▸ Extracted text
The safety and efficacy of minimal-flow desflurane anesthesia during prolonged laparoscopic surgery

Sang Yoong Park; Chan Jong Chung; Jung Hoon Jang; Jae Young Bae; So Ron Choi
December 2012
Korean Journal of Anesthesiology;Dec2012, Vol. 63 Issue 6, p498
Academic Journal
Background: Minimal-flow anesthesia can meet the demands of a modern society that is more sensitive to environmental protection and economic burdens. This study compared the safety and efficacy of minimal-flow desflurane anesthesia with conventional high-flow desflurane anesthesia for prolonged laparoscopic surgery. Methods: Forty-six male patients (ASA physical status II or III) undergoing laparoscopic urologic surgery for more than 6 hours were randomly divided into two groups: the high-flow (HF) group and the minimal-flow (MF) group. The HF group was continuously administered a fresh gas flow of 4 L/min. In the MF group, a fresh gas flow of 4 L/min was administered for the first 20 minutes and was thereafter lowered to 0.5 L/min. Inspiratory and expiratory desflurane concentrations, respiratory variables, and hemodynamic variables were continuously monitored during administration of anesthesia. Measurements of carboxyhemoglobin (COHb) concentration and arterial blood gas analysis were performed every 2 hours during anesthesia. Serum aspartate aminotransferase (AST), alanine aminotransferase (ALT), blood urea nitrogen (BUN) and creatinine were measured on the first and second day after the surgery. Results: Demographic data and duration of anesthesia were not different between the two groups. Significant differences were not observed between the two groups in terms of hemodynamic variables, respiratory variables, and inspiratory and expiratory desflurane concentrations. Inspiratory O2 concentration was maintained lower in the MF group than in the HF group (43-53% vs. 53-59%; P < 0.05). Compared with the HF group, COHb concentrations was higher (P < 0.05), but not increased from the baseline value in the MF group. Serum AST, ALT, BUN, and creatinine were not significantly different between the two groups. Conclusions: In prolonged laparoscopic surgery, no significant differences were found in safety and efficacy between minimal-flow and high-flow desflurane anesthesia.

▸ Given entries
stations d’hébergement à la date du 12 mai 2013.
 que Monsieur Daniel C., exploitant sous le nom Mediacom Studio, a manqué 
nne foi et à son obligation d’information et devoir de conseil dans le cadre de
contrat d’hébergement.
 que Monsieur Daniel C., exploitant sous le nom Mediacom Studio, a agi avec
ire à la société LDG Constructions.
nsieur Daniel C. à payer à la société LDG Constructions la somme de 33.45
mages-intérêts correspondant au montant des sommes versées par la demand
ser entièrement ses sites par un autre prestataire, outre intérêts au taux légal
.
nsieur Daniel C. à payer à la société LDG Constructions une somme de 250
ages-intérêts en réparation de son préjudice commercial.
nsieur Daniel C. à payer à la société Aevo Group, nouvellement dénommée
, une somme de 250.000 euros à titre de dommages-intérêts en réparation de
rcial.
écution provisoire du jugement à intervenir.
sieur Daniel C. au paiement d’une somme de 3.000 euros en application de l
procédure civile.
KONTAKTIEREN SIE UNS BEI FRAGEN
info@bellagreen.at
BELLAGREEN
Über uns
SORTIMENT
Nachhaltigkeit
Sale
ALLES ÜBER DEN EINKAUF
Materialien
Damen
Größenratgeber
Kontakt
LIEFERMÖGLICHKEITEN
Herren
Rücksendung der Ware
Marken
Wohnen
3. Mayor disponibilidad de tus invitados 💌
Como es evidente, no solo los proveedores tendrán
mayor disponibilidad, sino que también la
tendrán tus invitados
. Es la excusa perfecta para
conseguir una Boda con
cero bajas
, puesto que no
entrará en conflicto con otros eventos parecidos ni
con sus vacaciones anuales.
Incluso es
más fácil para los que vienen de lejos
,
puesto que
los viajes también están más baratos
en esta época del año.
* * *
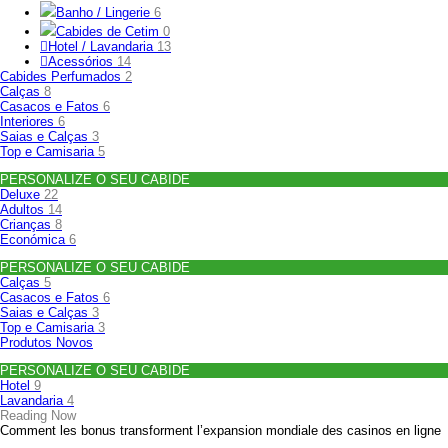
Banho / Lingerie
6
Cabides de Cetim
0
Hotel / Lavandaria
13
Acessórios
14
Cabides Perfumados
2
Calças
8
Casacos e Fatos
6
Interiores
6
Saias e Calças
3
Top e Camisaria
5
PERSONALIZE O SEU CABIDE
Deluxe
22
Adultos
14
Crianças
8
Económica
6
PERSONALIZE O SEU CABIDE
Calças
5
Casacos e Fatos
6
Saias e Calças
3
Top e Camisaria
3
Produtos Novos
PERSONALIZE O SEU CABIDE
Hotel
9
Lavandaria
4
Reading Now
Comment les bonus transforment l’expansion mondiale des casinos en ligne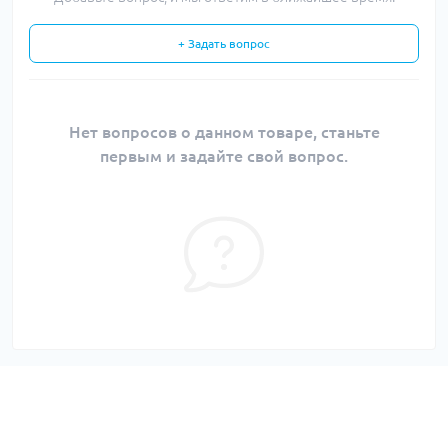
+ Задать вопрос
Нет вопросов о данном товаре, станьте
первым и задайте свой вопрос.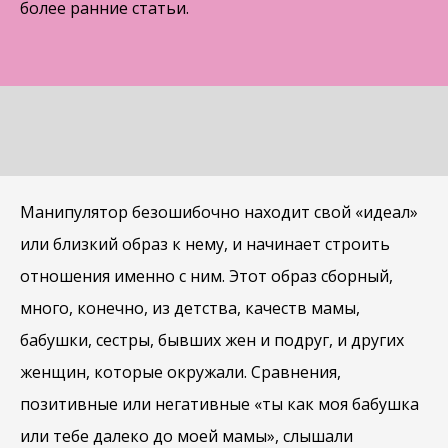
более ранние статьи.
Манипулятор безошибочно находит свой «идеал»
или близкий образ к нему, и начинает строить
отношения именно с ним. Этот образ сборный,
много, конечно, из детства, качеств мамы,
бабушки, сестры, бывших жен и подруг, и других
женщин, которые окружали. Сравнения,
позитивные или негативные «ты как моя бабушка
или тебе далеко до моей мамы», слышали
--
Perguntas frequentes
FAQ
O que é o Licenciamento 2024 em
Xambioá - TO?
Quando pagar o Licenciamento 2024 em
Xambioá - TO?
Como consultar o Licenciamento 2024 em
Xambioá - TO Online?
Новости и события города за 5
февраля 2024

▸ What is needed
In the abstract on minimal-flow desflurane anesthesia, what fresh gas flow did the minimal-flow group receive after the first 20 minutes?

▸ Exercise output
0.5 L/min